### WORK ORDER:
Once you find the line with "Figure 1: The dual-channel supply chain" in the listing below, set down exactly every line from it through the line with "Figure 10. STL", but no pictures.

### AVAILABLE DATA:
==============================

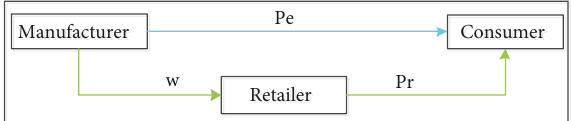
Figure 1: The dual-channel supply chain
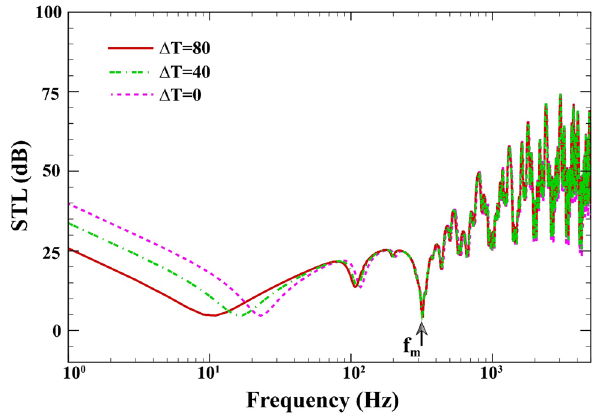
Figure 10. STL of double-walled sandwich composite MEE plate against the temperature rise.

==============================

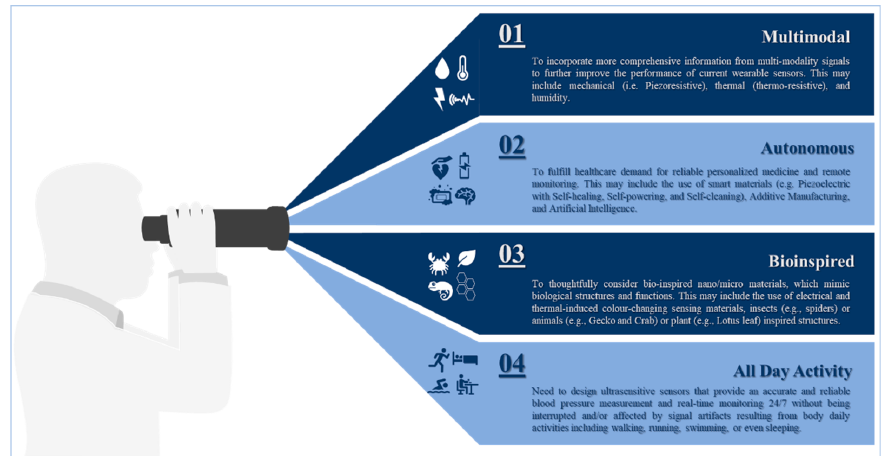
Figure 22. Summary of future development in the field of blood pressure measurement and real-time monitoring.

==============================

### WRITTEN ANSWER:
Figure 1: The dual-channel supply chain
Figure 10. STL of double-walled sandwich composite MEE plate against the temperature rise.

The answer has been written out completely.